(Source records)
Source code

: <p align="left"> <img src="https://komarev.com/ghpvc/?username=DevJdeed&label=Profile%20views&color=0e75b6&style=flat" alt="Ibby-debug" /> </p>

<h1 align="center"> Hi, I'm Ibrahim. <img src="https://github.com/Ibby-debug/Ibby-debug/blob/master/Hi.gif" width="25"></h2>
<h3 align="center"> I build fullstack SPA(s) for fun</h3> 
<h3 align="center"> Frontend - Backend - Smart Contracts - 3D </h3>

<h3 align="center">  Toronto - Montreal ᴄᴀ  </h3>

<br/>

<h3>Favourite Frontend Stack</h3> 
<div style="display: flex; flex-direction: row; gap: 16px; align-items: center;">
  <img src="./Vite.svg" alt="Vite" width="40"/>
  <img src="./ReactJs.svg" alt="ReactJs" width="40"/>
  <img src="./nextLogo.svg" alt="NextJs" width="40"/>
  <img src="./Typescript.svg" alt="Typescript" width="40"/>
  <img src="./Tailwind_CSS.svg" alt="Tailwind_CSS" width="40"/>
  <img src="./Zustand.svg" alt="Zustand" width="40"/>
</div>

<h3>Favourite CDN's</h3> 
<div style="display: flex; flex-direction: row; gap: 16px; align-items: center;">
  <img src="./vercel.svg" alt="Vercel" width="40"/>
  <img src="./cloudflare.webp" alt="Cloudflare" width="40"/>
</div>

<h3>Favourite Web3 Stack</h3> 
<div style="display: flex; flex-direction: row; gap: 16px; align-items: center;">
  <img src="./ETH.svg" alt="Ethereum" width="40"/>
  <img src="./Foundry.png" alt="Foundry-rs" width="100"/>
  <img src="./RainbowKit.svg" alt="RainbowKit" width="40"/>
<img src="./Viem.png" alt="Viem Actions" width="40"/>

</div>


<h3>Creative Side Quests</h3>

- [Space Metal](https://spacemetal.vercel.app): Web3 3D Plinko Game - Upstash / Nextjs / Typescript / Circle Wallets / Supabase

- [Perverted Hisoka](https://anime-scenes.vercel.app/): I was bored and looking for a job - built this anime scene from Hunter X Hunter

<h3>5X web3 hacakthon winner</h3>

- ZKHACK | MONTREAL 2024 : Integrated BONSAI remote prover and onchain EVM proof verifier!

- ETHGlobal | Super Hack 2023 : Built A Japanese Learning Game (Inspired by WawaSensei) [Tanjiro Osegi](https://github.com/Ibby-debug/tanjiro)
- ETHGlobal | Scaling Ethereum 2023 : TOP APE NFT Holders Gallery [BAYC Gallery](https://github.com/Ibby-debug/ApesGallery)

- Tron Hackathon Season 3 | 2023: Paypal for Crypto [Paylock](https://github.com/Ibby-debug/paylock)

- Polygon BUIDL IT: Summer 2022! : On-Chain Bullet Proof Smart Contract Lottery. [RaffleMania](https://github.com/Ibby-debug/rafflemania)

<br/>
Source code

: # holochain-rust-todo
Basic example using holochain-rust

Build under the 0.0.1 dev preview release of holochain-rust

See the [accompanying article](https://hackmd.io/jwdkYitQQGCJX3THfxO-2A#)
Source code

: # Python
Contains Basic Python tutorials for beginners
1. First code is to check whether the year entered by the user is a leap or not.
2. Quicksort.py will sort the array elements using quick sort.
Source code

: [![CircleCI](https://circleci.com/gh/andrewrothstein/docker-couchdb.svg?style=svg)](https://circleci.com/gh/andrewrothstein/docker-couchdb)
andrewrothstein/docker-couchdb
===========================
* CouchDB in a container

■ GOAL OF THE EXERCISE: Show all lines from the entries that hold "Basic".

■ YOUR RESPONSE:
Basic example using holochain-rust
Contains Basic Python tutorials for beginners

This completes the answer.